Although, with the election uncertainties mounting, lagging fiscal and spectre of fresh lockdowns don’t expect a repeat of Augusts parabolic move higher. At this stage it is doubtful US markets can recapture highs prior to the election.
The Fed’s pain threshold may only be another 5% lower, the inexorable bubble being blown in risk assets leaves nowhere else to go. Fed programs have paused in recent weeks and there is capacity to add, with more tangible direction on QE a starting point following the lacklustre reaction in risk assets to the new AIT regime. Although, further actions undoubtedly representing the true definition of Albert Einstein's idiom on insanity.

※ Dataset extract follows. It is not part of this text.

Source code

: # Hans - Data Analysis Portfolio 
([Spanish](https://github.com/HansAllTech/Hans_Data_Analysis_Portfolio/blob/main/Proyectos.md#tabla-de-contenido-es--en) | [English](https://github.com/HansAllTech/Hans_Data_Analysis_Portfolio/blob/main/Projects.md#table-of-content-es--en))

"Insanity is doing the same thing over and over again and expecting different results.".
These are all temporary solutions exacerbating problems we cannot escape with present policy – like asset price inflation fuelling mounting social inequalities and wealth disparities, inter-generational inequalities, and the proliferation of zombie companies.
There is only so much monetary policy can do here and the US economy is in desperate need of more fiscal.